→ **Work to complete**: Copy out the lines of the records starting at the line that contains "# Dependencies" and ending at the line that contains "## Building CEF", both included, reproducing them precisely and giving nothing else.

→ **Records to use**:
[Start of Attachment]

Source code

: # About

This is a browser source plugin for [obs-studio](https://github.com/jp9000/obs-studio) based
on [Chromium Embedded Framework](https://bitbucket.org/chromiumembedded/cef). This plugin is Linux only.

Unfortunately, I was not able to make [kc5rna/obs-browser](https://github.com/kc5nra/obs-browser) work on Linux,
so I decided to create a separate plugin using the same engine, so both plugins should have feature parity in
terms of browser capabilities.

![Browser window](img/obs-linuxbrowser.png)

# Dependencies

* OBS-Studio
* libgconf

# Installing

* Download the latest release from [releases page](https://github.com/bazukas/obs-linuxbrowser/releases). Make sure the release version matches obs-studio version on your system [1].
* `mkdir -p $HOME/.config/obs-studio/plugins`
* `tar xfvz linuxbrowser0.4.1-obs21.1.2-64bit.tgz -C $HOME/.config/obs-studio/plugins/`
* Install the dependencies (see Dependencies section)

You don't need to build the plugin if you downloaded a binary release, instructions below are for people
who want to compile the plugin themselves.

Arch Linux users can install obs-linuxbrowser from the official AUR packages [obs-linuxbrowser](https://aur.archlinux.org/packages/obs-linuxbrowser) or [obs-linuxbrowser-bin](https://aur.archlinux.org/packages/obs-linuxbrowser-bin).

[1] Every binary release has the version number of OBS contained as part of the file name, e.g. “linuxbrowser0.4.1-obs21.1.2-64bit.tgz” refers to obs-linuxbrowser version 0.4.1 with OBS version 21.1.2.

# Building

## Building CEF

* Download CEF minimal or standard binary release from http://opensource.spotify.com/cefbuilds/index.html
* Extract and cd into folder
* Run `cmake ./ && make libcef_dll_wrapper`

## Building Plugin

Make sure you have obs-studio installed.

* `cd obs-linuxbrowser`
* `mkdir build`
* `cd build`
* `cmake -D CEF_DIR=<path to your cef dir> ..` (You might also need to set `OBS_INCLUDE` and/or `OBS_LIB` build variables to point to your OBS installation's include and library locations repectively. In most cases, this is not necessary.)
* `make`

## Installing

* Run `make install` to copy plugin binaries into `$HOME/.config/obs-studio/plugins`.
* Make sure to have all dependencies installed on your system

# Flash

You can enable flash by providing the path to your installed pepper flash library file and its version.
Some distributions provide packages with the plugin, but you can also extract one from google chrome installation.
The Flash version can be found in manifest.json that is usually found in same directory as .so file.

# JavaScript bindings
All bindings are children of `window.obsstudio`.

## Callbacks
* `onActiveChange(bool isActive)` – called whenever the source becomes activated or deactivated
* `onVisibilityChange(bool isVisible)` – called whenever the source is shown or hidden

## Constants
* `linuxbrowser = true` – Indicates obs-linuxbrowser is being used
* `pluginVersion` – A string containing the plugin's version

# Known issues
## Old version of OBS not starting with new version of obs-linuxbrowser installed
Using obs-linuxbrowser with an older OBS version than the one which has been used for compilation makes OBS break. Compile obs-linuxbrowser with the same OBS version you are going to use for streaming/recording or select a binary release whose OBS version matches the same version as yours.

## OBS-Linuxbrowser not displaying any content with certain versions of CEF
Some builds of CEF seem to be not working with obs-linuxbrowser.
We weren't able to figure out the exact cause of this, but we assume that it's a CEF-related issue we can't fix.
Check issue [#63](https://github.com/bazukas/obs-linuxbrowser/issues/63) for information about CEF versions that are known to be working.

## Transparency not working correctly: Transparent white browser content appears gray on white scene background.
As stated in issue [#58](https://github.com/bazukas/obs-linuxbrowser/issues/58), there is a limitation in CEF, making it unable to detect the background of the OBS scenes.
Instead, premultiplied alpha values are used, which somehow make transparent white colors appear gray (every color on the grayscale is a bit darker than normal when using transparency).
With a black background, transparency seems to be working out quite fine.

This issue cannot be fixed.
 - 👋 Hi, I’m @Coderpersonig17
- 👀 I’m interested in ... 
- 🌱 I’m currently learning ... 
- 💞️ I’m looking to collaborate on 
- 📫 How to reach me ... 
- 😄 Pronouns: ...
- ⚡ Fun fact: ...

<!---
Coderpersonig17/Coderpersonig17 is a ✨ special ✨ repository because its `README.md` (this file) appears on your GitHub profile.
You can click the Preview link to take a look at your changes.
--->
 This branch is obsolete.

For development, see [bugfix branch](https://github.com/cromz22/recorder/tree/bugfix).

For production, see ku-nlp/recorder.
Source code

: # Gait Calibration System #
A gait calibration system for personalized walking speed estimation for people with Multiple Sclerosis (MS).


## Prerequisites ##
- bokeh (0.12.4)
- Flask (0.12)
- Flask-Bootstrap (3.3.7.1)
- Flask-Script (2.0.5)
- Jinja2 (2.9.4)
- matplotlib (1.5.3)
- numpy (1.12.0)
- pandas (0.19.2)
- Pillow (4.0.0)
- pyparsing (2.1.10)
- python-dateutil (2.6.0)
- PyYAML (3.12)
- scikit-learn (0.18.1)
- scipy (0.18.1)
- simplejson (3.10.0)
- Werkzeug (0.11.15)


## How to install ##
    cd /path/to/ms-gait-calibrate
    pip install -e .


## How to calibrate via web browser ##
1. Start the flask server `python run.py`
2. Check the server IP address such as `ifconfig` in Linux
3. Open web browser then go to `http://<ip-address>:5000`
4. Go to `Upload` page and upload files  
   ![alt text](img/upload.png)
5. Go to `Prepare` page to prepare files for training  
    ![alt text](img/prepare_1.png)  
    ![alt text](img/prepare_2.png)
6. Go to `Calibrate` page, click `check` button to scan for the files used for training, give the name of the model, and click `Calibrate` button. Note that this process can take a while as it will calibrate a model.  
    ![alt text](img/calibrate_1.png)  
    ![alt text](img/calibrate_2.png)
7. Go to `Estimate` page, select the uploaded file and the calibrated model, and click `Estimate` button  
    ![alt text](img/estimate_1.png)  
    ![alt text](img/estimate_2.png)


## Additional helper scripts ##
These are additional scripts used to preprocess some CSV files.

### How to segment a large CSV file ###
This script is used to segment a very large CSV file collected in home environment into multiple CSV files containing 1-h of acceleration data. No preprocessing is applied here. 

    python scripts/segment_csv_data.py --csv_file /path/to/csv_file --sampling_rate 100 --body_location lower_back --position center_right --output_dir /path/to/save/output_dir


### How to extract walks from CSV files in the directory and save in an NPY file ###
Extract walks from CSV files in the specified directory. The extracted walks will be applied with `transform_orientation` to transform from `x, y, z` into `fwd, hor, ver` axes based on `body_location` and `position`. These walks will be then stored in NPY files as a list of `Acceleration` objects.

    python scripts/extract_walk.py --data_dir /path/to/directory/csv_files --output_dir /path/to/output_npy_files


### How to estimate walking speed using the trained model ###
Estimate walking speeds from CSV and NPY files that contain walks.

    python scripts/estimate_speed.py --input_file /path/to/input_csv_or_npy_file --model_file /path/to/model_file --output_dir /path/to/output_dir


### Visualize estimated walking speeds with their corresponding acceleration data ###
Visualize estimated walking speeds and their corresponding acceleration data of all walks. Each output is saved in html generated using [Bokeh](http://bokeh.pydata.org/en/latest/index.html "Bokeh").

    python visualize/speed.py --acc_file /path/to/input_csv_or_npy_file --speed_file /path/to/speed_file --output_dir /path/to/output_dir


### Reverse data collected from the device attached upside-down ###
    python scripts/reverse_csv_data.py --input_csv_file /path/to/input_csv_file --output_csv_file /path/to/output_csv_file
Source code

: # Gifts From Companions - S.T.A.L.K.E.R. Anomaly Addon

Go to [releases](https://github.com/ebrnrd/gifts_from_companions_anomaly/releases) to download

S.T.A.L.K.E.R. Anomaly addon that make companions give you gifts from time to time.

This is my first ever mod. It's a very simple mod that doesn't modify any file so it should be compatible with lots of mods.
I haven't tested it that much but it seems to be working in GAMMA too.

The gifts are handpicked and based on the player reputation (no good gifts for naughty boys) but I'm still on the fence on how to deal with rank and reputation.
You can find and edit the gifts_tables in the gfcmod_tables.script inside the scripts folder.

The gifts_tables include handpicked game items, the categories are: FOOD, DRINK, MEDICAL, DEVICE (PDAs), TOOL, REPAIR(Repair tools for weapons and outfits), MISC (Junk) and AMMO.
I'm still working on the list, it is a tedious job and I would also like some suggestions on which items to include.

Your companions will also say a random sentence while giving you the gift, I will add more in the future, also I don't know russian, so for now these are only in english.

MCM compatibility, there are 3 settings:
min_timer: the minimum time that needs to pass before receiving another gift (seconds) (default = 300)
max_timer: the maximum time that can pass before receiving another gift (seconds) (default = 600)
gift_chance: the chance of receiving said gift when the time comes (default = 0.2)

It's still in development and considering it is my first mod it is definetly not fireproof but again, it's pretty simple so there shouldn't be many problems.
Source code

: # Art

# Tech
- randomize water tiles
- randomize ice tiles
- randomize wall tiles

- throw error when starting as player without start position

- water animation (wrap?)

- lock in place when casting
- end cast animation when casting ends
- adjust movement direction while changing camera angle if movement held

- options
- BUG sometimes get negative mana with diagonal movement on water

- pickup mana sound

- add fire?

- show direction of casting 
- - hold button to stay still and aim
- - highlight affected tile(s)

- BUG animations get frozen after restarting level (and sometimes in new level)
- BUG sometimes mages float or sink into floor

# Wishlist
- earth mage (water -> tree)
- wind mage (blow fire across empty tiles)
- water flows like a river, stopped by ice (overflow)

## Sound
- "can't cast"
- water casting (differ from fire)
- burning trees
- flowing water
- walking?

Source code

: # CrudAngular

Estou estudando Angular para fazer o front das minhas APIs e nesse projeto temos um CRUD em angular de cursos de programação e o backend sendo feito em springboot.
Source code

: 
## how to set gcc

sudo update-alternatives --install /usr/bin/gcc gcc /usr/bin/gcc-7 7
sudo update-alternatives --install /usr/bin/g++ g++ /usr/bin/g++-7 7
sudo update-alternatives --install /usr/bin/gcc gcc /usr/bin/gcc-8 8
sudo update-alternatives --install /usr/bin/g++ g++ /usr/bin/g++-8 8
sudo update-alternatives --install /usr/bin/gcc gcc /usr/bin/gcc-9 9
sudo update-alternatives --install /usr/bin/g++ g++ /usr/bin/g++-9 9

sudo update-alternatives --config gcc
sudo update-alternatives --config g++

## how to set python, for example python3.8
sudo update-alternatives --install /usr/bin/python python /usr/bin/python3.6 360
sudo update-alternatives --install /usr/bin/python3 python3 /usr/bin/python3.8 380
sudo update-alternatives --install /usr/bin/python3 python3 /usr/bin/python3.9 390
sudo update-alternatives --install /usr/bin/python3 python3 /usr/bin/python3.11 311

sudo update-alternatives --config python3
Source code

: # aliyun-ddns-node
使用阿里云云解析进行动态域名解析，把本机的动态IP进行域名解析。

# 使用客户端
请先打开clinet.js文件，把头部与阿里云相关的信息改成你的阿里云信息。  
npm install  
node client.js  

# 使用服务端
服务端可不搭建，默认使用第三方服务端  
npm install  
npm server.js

[End of Attachment]

→ **Exercise response**:
# Dependencies

* OBS-Studio
* libgconf

# Installing

* Download the latest release from [releases page](https://github.com/bazukas/obs-linuxbrowser/releases). Make sure the release version matches obs-studio version on your system [1].
* `mkdir -p $HOME/.config/obs-studio/plugins`
* `tar xfvz linuxbrowser0.4.1-obs21.1.2-64bit.tgz -C $HOME/.config/obs-studio/plugins/`
* Install the dependencies (see Dependencies section)

You don't need to build the plugin if you downloaded a binary release, instructions below are for people
who want to compile the plugin themselves.

Arch Linux users can install obs-linuxbrowser from the official AUR packages [obs-linuxbrowser](https://aur.archlinux.org/packages/obs-linuxbrowser) or [obs-linuxbrowser-bin](https://aur.archlinux.org/packages/obs-linuxbrowser-bin).

[1] Every binary release has the version number of OBS contained as part of the file name, e.g. “linuxbrowser0.4.1-obs21.1.2-64bit.tgz” refers to obs-linuxbrowser version 0.4.1 with OBS version 21.1.2.

# Building

## Building CEF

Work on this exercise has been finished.